Hello, new Splunk user here struggling a bit with my first real deep dive into SPL. I am having some trouble using Splunk to replace an Excel report of failed wireless authentications, and I need a bit of help grouping the fields properly. Each failed authentication contains three fields I am interested in:
UserName
host
Calling_Station_ID
The Excel report is sorted by the number of failure events per UserName. Then for each user, it's broken out into the number of failure events per host. Then for each host, it's broken out into the number of failure events per Calling_Station_ID. So for example the report might look like this for the user with the most failed authentications in a week:
UserName: Failed Authentications:
user1 5689
server1: 2450
aa-aa-aa-aa-aa-aa 1170
bb-bb-bb-bb-bb-bb 776
cc-cc-cc-cc-cc-cc 504
server2: 1968
dd-dd-dd-dd-dd-dd 804
ee-ee-ee-ee-ee-ee 621
ff-ff-ff-ff-ff-ff 404
gg-gg-gg-gg-gg-gg 139
server3: 1271
hh-hh-hh-hh-hh-hh 555
ii-ii-ii-ii-ii-ii 333
jj-jj-jj-jj-jj-jj 289
kk-kk-kk-kk-kk-kk 94
I need to build these statistics for each UserName, with the users with the most total failed authentications at the top. The query I'm using to build the report is pretty simple, and it seems to contain all the events I need to build the report:
index=acs process=Failed-Attempt | stats count by UserName, host, Calling_Station_ID | sort -count
I've been trying many different permutations of the query above, but this is the closest I've been able to get. And there are obviously multiple issues with the output. The most obvious one to me is that a single UserName can appear multiple times, instead of being grouped by UserName. Can someone help me get closer to the output I provided above?
It was difficult that I thought. Give this a try.
index=acs process=Failed-Attempt | stats count by UserName, host, Calling_Station_ID| where count>50 | appendpipe [| stats sum(count) as count by UserName | sort -count | eval rank=1 | accum rank ] | appendpipe [| stats sum(count) as count by UserName host | sort -count | eval rank1=1 | accum rank1 ] | eventstats values(rank1) as rank1 by UserName , host | eventstats values(rank) as rank by UserName | fillnull rank1 value=0 | eval rank1=if(isnull(Calling_Station_ID),rank1,rank1+1)| sort rank rank1 -count | fields - rank*
Umm, wow.

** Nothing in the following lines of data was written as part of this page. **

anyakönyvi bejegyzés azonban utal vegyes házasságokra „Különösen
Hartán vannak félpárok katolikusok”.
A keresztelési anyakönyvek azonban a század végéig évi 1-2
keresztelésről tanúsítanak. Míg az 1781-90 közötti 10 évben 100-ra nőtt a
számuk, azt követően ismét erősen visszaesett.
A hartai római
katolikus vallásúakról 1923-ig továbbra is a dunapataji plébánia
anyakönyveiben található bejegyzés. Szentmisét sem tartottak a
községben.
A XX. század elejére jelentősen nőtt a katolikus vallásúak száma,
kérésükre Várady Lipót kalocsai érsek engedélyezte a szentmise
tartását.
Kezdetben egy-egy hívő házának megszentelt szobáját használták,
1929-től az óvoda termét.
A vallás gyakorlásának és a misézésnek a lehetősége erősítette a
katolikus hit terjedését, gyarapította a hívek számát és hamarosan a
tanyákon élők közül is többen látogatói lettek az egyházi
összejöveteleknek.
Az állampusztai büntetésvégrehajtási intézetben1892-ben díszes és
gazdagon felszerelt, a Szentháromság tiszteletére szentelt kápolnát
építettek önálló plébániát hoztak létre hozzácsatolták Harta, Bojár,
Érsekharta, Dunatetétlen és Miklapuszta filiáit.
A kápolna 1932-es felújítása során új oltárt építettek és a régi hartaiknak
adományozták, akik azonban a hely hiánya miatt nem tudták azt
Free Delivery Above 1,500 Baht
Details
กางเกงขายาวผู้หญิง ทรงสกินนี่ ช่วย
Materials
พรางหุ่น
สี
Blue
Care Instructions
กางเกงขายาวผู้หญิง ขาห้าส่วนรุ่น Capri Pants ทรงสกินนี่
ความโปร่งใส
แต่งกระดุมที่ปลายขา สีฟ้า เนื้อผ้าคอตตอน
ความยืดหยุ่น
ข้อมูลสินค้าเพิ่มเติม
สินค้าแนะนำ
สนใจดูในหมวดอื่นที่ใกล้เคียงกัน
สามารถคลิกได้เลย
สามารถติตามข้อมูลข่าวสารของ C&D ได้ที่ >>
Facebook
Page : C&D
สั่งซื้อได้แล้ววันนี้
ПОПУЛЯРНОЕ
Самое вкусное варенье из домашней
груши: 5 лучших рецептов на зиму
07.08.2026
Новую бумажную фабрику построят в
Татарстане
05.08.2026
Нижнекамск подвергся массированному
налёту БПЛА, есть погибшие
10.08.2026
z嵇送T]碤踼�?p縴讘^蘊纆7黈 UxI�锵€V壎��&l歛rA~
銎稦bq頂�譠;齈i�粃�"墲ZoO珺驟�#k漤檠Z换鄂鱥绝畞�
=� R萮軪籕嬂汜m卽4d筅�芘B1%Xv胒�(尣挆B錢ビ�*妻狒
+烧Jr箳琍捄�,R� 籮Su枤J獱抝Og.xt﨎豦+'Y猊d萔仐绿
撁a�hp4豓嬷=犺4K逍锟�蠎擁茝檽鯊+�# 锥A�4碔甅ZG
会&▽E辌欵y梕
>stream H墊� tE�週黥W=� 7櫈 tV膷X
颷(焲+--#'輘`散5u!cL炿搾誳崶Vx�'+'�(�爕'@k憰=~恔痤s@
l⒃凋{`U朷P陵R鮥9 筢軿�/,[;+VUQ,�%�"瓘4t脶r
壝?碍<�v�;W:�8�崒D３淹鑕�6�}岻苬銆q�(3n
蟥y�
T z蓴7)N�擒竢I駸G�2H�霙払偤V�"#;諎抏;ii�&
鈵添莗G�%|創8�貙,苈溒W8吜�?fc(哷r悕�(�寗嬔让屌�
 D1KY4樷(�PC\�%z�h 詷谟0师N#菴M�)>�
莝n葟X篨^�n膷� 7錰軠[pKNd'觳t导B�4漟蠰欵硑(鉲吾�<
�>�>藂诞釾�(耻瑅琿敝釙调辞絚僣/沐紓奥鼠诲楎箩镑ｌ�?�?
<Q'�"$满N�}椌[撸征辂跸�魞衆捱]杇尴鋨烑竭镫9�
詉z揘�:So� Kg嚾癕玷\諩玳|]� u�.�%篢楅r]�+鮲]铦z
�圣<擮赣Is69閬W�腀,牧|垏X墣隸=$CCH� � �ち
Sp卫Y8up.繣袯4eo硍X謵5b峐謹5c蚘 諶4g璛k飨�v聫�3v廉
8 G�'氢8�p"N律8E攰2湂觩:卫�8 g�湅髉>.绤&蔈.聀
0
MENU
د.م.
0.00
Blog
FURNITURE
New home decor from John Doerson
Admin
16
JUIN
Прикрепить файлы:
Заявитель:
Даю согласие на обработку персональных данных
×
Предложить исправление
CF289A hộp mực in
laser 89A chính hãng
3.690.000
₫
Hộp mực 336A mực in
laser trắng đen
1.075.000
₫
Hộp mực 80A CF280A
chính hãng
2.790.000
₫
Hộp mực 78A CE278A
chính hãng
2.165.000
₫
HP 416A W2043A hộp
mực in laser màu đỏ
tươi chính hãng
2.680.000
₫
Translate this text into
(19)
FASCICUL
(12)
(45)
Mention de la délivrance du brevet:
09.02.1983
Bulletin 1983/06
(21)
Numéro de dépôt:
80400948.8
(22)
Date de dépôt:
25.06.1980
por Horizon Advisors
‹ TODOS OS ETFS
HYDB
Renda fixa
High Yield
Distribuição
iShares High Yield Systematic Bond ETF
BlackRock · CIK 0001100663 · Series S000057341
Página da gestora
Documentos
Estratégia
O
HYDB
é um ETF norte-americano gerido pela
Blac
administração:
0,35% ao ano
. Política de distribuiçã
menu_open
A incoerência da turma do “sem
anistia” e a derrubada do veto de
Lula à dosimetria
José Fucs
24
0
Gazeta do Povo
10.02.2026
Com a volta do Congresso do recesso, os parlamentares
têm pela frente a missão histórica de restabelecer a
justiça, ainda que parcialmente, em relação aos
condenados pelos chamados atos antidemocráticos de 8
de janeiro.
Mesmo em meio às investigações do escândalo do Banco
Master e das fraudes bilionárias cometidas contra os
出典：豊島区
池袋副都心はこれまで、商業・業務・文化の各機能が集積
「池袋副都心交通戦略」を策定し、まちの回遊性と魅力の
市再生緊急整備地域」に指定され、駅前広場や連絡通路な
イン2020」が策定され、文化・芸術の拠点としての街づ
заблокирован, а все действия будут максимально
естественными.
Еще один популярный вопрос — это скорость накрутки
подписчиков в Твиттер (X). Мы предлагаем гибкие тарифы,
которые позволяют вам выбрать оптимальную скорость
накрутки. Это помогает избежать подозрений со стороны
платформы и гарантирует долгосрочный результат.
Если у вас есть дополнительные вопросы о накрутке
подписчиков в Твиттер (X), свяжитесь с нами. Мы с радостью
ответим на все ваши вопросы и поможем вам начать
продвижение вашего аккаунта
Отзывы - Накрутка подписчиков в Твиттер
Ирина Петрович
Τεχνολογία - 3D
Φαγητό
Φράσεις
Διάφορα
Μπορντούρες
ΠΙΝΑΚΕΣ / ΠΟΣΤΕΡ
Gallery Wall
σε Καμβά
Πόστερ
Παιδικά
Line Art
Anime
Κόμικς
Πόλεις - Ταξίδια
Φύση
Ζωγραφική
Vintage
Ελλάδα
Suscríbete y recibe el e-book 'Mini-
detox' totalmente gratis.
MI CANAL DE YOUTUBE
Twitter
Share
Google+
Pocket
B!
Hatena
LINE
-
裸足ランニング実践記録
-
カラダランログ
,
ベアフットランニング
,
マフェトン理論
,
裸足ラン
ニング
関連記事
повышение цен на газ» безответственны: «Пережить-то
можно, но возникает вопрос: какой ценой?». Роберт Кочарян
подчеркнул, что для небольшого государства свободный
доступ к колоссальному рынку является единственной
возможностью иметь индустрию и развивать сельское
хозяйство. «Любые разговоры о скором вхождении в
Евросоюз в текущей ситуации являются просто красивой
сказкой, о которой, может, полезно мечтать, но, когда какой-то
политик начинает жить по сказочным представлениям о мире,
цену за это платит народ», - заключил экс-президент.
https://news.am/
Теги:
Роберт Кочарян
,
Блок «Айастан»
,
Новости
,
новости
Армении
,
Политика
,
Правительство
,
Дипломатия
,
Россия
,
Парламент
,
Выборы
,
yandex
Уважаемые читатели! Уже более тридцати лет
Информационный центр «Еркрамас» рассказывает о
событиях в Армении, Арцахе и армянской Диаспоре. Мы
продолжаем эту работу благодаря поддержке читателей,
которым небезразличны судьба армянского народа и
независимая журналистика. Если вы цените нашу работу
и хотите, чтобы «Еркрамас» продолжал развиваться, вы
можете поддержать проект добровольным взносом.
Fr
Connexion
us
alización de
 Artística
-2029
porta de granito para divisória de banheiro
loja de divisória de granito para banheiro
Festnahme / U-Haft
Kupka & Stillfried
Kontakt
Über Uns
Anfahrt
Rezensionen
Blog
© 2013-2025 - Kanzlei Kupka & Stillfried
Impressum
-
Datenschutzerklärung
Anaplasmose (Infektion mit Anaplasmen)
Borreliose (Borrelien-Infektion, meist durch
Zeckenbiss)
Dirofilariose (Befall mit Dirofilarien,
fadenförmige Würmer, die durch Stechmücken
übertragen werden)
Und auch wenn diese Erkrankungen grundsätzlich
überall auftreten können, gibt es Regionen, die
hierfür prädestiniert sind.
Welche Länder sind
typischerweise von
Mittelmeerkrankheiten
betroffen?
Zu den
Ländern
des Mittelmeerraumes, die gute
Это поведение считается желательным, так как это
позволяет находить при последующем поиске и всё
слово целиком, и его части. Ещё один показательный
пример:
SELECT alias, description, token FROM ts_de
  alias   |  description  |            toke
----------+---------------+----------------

Thank you for for that work - that is much more complex than I expected.
It seems to be pretty close, when it finishes. But I keep getting "Job terminated unexpectedly", more often than not when I move the time picker beyond 15 minutes (I have to run this report over 7 days). The splunk log doesn't show any obvious signs of error - that I can see anyway.
Do you have any thoughts as to why it might crash like this, or where to look for clues?
How many records are you processing? Do you see any error in job inspector->search.log ? Also, if not already doing it, run the search in Fast Mode and see.
It crashed when a partial search returned 14,677 events (last 4 hours). The same query failed in both Smart Mode and Fast Mode. The last 60 minutes returned 2,705 events and your query ran OK.
Do you see any error in job inspector->search.log
That's the thing, no I don't see an error. The only message types in the splunk.log are INFO. But I did just notice the value of "eventCount" is 12500, and I see that number referenced in quite a few of the Execution Cost counts. Perhaps I need to increase this value?